## What is expected
Substitute "Links" for every occurrence of "Lenker" in the data below, leaving all other text unchanged. Omit the pictures from the output.
....................
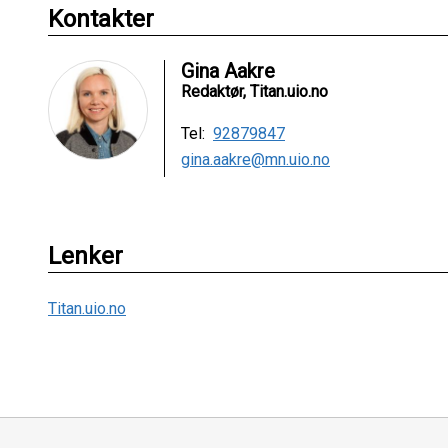
Kontakter
Gina Aakre
Redaktør, Titan.uio.no
Tel:
92879847
gina.aakre@mn.uio.no
Lenker
Titan.uio.no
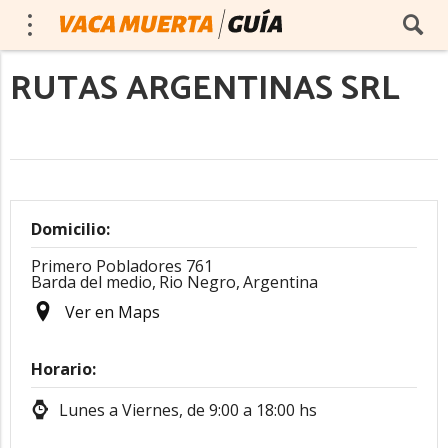
RUTAS ARGENTINAS SRL
Domicilio:
Primero Pobladores 761
Barda del medio,
Rio Negro,
Argentina
Ver en Maps
Horario:
Lunes a Viernes, de 9:00 a 18:00 hs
....................
## Written answer
Kontakter
Gina Aakre
Redaktør, Titan.uio.no
Tel:
92879847
gina.aakre@mn.uio.no
Links
Titan.uio.no
RUTAS ARGENTINAS SRL
Domicilio:
Primero Pobladores 761
Barda del medio,
Rio Negro,
Argentina
Ver en Maps
Horario:
Lunes a Viernes, de 9:00 a 18:00 hs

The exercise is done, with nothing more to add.